Gather every line in the listing below that contains the word "glucose" and copy each one in full. Case counts, so a match must have the same capital and small letters.

(LISTED ENTRIES begins)

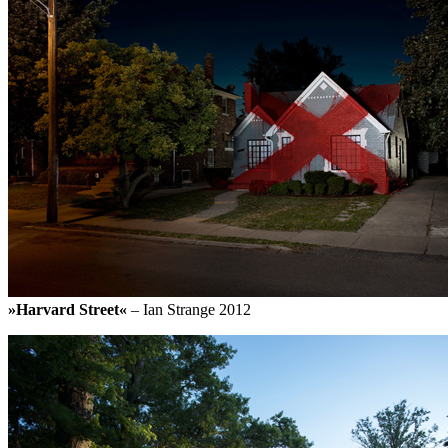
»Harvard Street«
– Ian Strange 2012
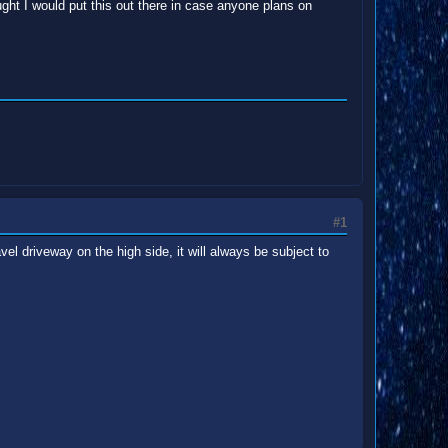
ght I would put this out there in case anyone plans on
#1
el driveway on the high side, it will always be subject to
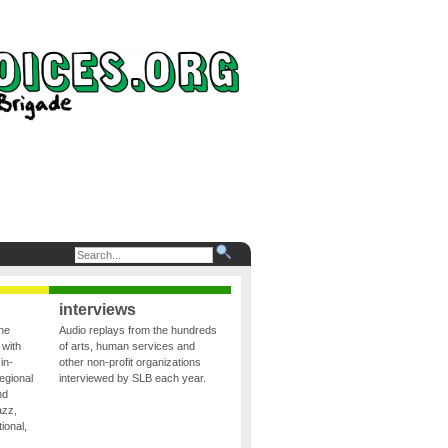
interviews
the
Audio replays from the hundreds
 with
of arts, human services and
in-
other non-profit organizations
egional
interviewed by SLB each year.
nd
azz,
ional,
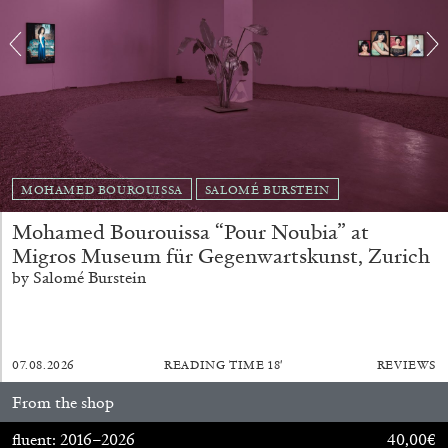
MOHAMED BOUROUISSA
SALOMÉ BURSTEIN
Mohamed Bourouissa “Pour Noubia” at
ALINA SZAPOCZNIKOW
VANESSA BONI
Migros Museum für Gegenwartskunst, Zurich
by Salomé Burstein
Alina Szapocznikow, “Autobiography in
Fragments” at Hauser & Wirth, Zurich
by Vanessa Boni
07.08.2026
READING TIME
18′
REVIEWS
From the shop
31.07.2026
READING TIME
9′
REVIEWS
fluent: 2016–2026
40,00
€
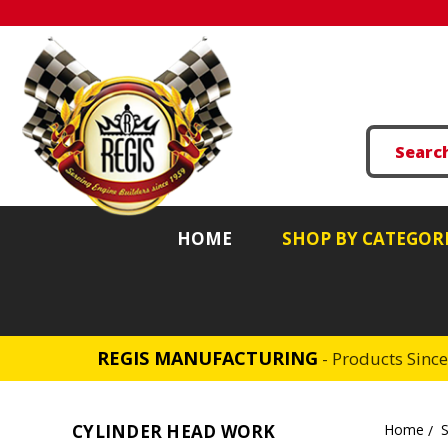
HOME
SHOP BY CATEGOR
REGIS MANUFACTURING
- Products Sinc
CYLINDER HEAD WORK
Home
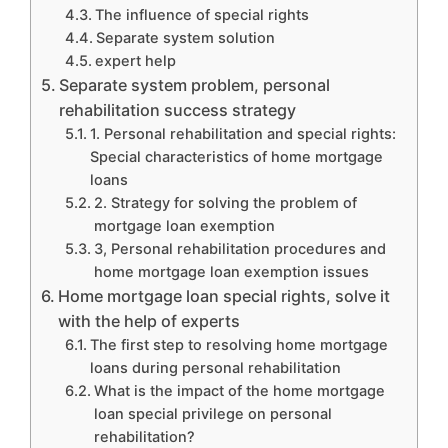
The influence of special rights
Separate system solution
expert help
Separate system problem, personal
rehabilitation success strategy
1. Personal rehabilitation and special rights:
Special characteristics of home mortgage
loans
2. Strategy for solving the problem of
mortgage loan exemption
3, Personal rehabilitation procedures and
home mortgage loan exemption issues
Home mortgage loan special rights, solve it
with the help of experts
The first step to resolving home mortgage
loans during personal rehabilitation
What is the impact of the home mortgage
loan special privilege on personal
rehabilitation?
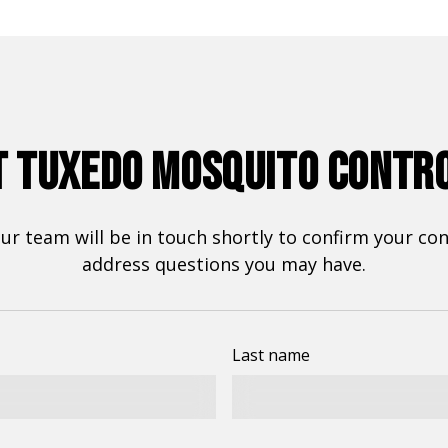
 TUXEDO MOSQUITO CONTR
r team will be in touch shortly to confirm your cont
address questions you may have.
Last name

(LISTED ENTRIES ends)
(LISTED ENTRIES begins)

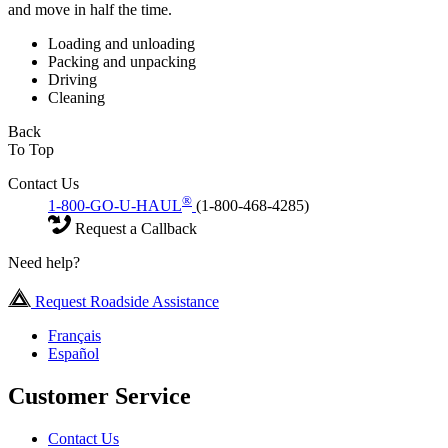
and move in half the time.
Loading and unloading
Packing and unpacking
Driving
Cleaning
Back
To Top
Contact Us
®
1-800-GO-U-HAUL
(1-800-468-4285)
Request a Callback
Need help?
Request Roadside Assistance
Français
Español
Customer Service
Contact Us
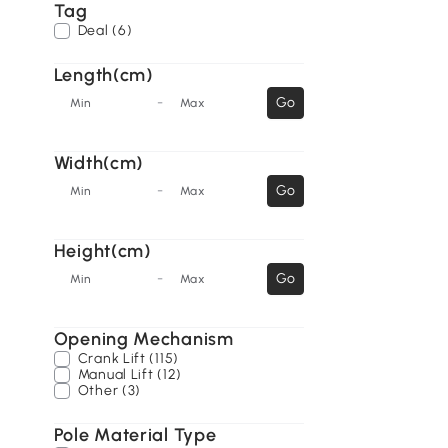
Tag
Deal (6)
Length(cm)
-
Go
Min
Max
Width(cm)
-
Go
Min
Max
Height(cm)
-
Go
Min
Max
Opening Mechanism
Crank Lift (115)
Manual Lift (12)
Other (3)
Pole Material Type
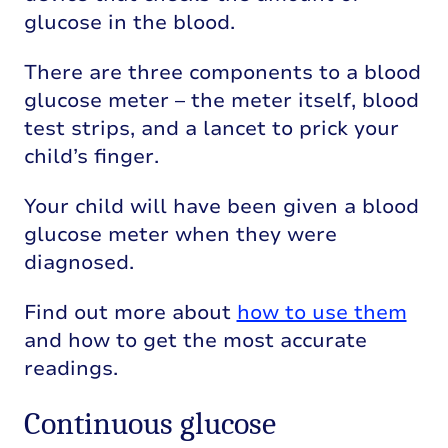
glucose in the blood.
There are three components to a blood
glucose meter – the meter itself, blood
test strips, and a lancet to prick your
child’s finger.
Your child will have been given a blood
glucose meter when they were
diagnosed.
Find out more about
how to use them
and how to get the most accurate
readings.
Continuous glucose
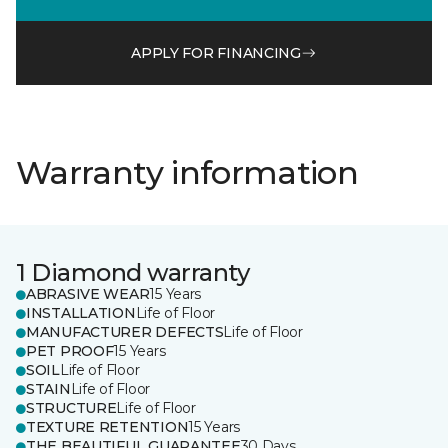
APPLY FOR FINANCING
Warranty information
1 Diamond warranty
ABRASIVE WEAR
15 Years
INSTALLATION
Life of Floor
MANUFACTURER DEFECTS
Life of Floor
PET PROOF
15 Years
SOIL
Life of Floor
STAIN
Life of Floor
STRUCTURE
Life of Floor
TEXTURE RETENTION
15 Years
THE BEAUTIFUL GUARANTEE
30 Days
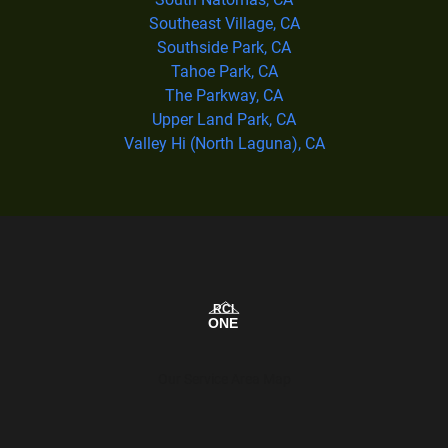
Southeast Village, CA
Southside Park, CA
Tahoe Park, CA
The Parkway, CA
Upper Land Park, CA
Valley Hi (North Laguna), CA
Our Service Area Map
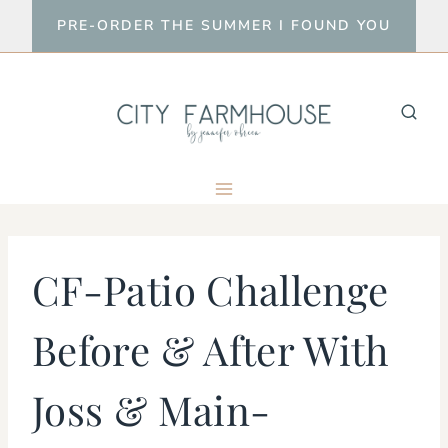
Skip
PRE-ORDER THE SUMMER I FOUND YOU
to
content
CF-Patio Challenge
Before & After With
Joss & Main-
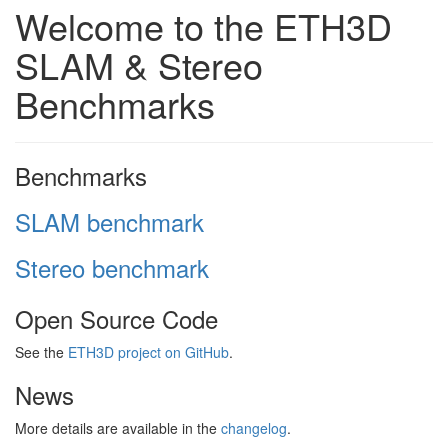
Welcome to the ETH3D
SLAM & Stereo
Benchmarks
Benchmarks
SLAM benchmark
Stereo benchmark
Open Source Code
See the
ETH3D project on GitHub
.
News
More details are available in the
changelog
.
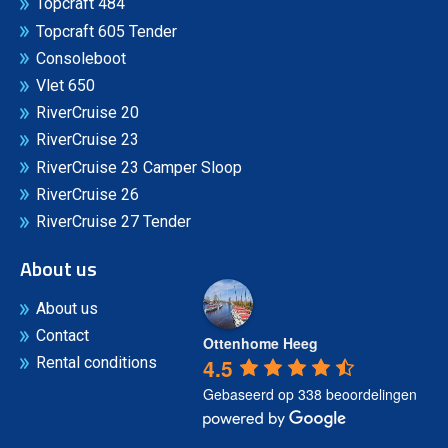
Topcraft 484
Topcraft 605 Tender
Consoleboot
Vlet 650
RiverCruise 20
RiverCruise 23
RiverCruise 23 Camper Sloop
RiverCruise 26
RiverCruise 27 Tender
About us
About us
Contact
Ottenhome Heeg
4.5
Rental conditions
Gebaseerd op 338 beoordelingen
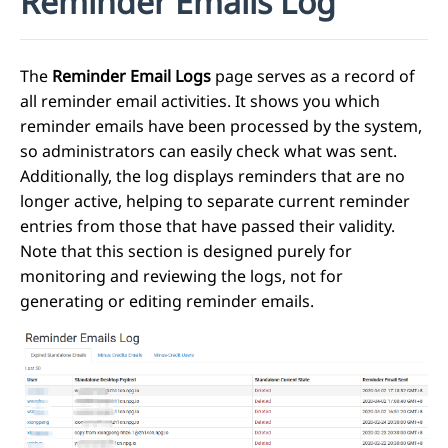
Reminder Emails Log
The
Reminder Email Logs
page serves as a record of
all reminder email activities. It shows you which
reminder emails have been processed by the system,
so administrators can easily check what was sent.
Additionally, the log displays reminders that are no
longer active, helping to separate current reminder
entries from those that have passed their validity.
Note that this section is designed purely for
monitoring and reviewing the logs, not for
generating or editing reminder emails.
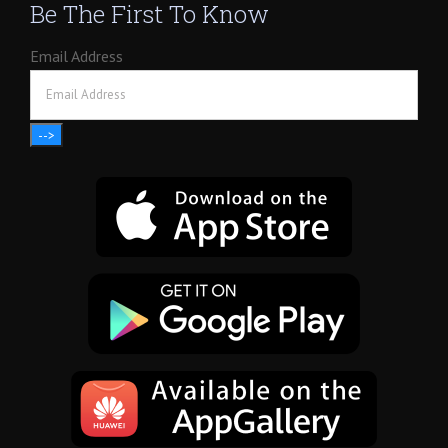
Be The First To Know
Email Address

(LISTED ENTRIES ends)

THE ANSWER =
glucose in the blood.
glucose meter – the meter itself, blood
glucose meter when they were
Continuous glucose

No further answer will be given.